Source material:
* * *

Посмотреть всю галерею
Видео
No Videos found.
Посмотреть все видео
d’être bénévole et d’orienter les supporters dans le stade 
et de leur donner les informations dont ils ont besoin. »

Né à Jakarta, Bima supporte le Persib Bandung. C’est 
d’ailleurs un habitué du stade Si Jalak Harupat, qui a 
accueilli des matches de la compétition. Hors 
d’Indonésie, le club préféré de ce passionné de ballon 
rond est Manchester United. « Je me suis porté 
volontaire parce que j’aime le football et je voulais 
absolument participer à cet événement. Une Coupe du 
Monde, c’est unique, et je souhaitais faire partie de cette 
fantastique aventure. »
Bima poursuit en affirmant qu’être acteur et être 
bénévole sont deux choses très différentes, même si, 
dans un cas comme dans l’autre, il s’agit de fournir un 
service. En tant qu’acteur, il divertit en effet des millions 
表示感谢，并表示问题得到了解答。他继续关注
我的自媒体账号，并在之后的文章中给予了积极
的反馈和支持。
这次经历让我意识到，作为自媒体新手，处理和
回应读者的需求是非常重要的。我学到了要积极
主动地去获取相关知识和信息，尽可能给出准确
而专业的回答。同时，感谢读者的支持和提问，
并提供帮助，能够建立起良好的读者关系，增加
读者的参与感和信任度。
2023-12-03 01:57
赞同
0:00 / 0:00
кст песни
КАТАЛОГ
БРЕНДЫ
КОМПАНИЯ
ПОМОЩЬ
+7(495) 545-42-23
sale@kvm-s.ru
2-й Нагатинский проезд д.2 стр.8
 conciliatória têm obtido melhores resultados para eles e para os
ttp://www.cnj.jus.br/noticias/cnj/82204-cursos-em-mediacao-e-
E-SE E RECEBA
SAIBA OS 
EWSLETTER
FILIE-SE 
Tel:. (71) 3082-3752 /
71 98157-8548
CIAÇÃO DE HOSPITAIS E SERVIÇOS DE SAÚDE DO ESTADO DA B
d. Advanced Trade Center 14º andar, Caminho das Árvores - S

* * *

Work instruction: All that is needed is how many lines of the data contain "Bima", stated as a number.

Solution to the exercise: 2